第7話 ここにいる理由は?
「ここで暮らすのに何不自由ない環境を作りたいのか?」
俯いたままのワナビにそう問いかけると、顔を上げて首を横に振る。その瞳に移るのは悲しみとも希望ともつかないものだ。
「私ね、この街でおじいちゃんと二人で暮らしていたんだ。私が産まれた時にはこの世界はすでにおかしくなり始めてたんだけど、それでも両親は出産を選び育ててくれた。その両親も五年前、食料を探しに行ったきり……」
人間を殺すウィルスが流行り始めたのは十五年前。ちょうどこいつが産まれたあたりか。
その後十年が経つ頃にはほとんどの人類は死に絶えていた。
五年前ということは世の中も腐りきった後だ。
なるほど、野盗か猛獣にでも襲われたのかもな。
人間がほとんどいなくなって、かつての野生生物は奪われていた生活圏を取り戻している。
それに加えて生き残った人間たち。今の世の中、人間自体を見つけるのは難しいが、だからこそ見つけた時にはいい獲物になる。

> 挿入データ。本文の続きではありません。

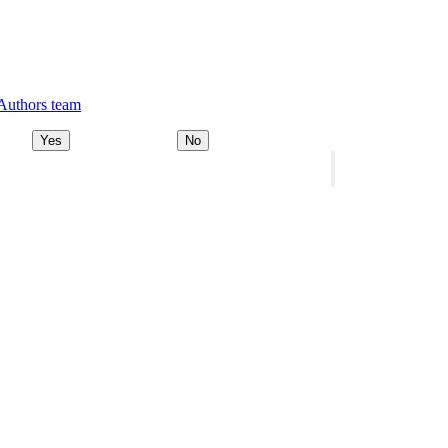
 Authors team
Yes
No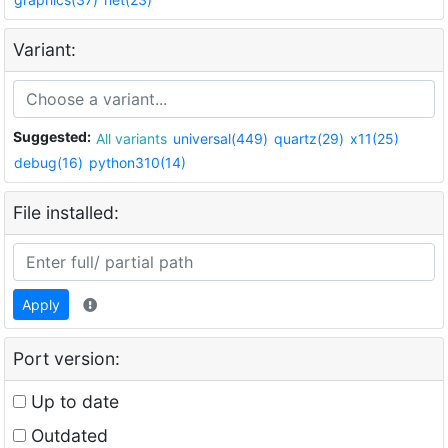
Variant:
Suggested:
All variants
universal(449)
quartz(29)
x11(25)
debug(16)
python310(14)
File installed:
Apply
Port version:
Up to date
Outdated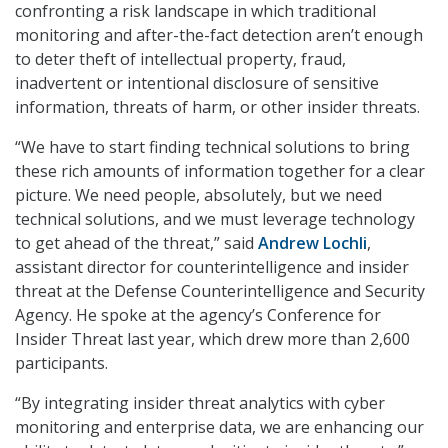
confronting a risk landscape in which traditional
monitoring and after-the-fact detection aren’t enough
to deter theft of intellectual property, fraud,
inadvertent or intentional disclosure of sensitive
information, threats of harm, or other insider threats.
“We have to start finding technical solutions to bring
these rich amounts of information together for a clear
picture. We need people, absolutely, but we need
technical solutions, and we must leverage technology
to get ahead of the threat,” said
Andrew Lochli
,
assistant director for counterintelligence and insider
threat at the Defense Counterintelligence and Security
Agency. He spoke at the agency’s Conference for
Insider Threat last year, which drew more than 2,600
participants.
“By integrating insider threat analytics with cyber
monitoring and enterprise data, we are enhancing our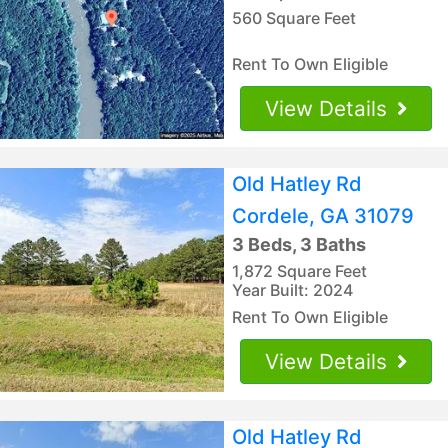
560 Square Feet
Rent To Own Eligible
View Details
Old Hatley Rd
Cordele, GA 31079
3 Beds, 3 Baths
1,872 Square Feet
Year Built: 2024
Rent To Own Eligible
View Details
Old Hatley Rd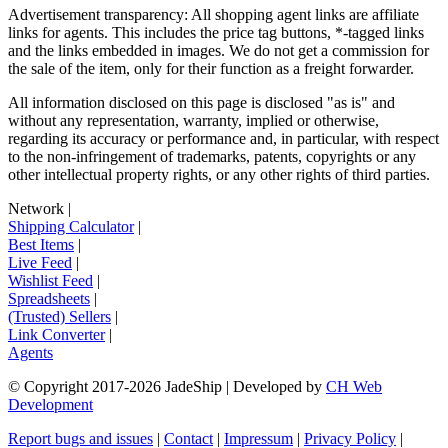
Advertisement transparency: All shopping agent links are affiliate
links for agents. This includes the price tag buttons, *-tagged links
and the links embedded in images. We do not get a commission for
the sale of the item, only for their function as a freight forwarder.
All information disclosed on this page is disclosed "as is" and
without any representation, warranty, implied or otherwise,
regarding its accuracy or performance and, in particular, with respect
to the non-infringement of trademarks, patents, copyrights or any
other intellectual property rights, or any other rights of third parties.
Network
|
Shipping Calculator
|
Best Items
|
Live Feed
|
Wishlist Feed
|
Spreadsheets
|
(Trusted) Sellers
|
Link Converter
|
Agents
© Copyright 2017-
2026
JadeShip
| Developed by
CH Web
Development
Report bugs and issues
|
Contact
|
Impressum
|
Privacy Policy
|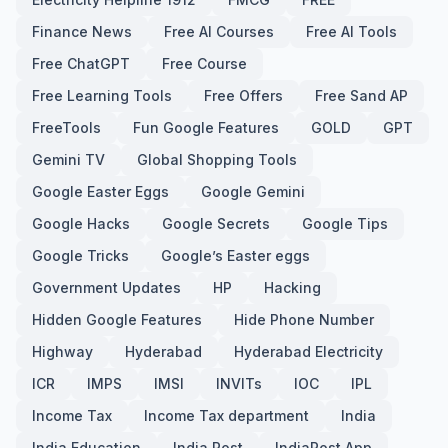
Finance News
Free AI Courses
Free AI Tools
Free ChatGPT
Free Course
Free Learning Tools
Free Offers
Free Sand AP
FreeTools
Fun Google Features
GOLD
GPT
Gemini TV
Global Shopping Tools
Google Easter Eggs
Google Gemini
Google Hacks
Google Secrets
Google Tips
Google Tricks
Google’s Easter eggs
Government Updates
HP
Hacking
Hidden Google Features
Hide Phone Number
Highway
Hyderabad
Hyderabad Electricity
ICR
IMPS
IMSI
INVITs
IOC
IPL
Income Tax
Income Tax department
India
India Education
India Post
IndiaPost App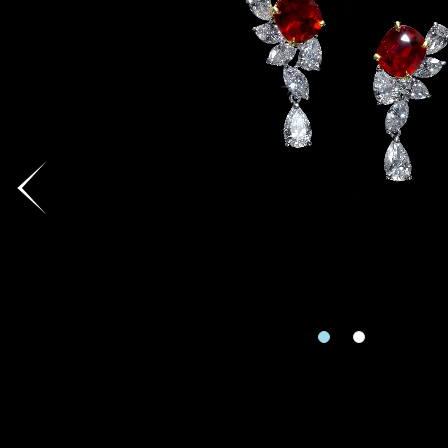
Country
I'd like to recei
Mobile
Date
Date
Inquiry
Enquiring Item(
Rec
e
I would 
Preferred Plat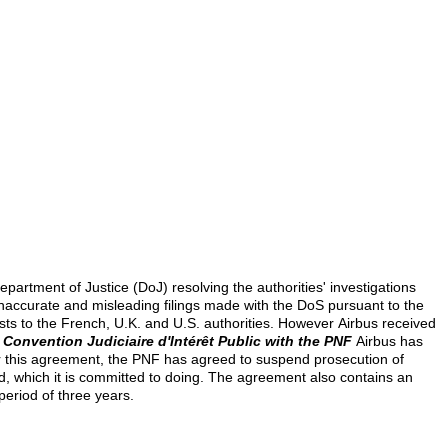
artment of Justice (DoJ) resolving the authorities' investigations
o inaccurate and misleading filings made with the DoS pursuant to the
osts to the French, U.K. and U.S. authorities. However
Airbus received
;
Convention Judiciaire d'Intérêt Public with the PNF
Airbus has
er this agreement, the PNF has agreed to suspend prosecution of
iod, which it is committed to doing. The agreement also contains an
period of three years.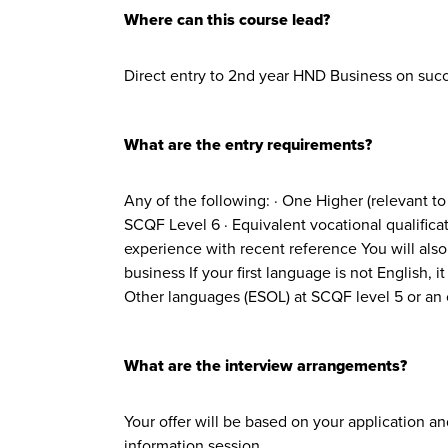
Where can this course lead?
Direct entry to 2nd year HND Business on succ
What are the entry requirements?
Any of the following: · One Higher (relevant t
SCQF Level 6 · Equivalent vocational qualifica
experience with recent reference You will also n
business If your first language is not English,
Other languages (ESOL) at SCQF level 5 or an o
What are the interview arrangements?
Your offer will be based on your application a
information session.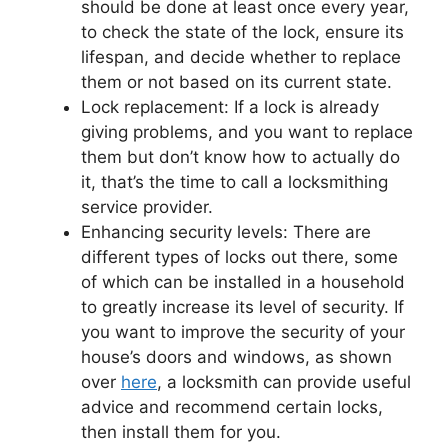
should be done at least once every year,
to check the state of the lock, ensure its
lifespan, and decide whether to replace
them or not based on its current state.
Lock replacement: If a lock is already
giving problems, and you want to replace
them but don’t know how to actually do
it, that’s the time to call a locksmithing
service provider.
Enhancing security levels: There are
different types of locks out there, some
of which can be installed in a household
to greatly increase its level of security. If
you want to improve the security of your
house’s doors and windows, as shown
over
here
, a locksmith can provide useful
advice and recommend certain locks,
then install them for you.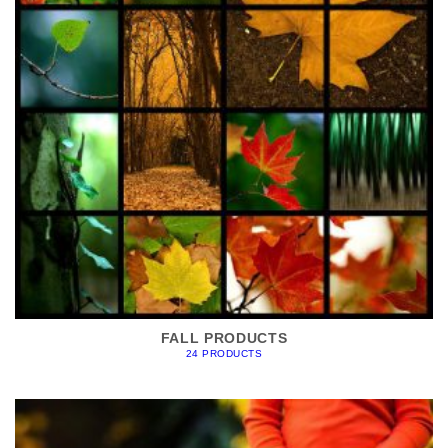
FALL PRODUCTS
24 PRODUCTS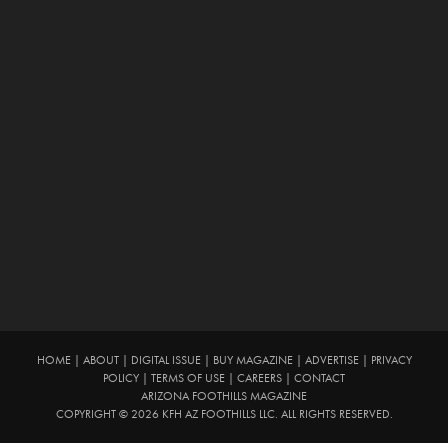
HOME
|
ABOUT
|
DIGITAL ISSUE
|
BUY MAGAZINE
|
ADVERTISE
|
PRIVACY
POLICY
|
TERMS OF USE
|
CAREERS
|
CONTACT
ARIZONA FOOTHILLS MAGAZINE
COPYRIGHT © 2026 KFH AZ FOOTHILLS LLC. ALL RIGHTS RESERVED.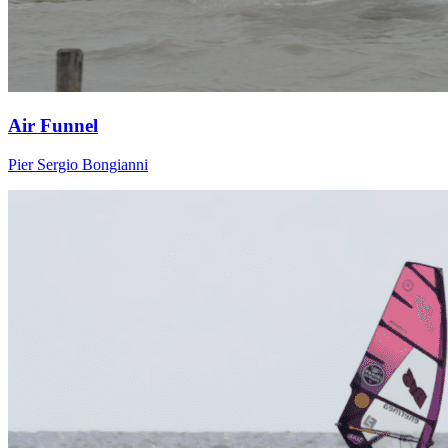
Air Funnel
Pier Sergio Bongianni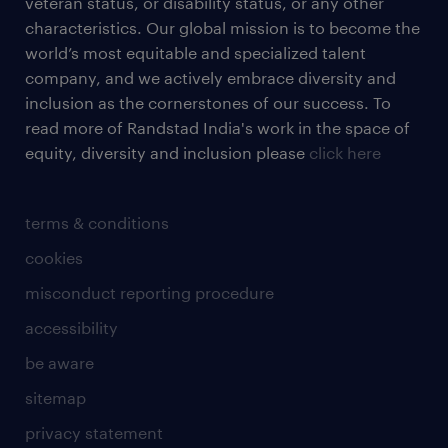
veteran status, or disability status, or any other
characteristics. Our global mission is to become the
world’s most equitable and specialized talent
company, and we actively embrace diversity and
inclusion as the cornerstones of our success. To
read more of Randstad India's work in the space of
equity, diversity and inclusion please
click here
terms & conditions
cookies
misconduct reporting procedure
accessibility
be aware
sitemap
privacy statement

生きている以上は何かしらの食料を持っているということだから、無法地帯と化した現状では奪う方が効率的だ。
「で、そのおじいちゃんはどこにいるんだ?」
「去年、死んじゃった。病気でね」
病院はおろか薬すらも手に入らない今の世で、病気になるというのは相当にリスクのあることだ。
衛生状況も最悪な中ではただの風邪でも命を落とすことになりかねない。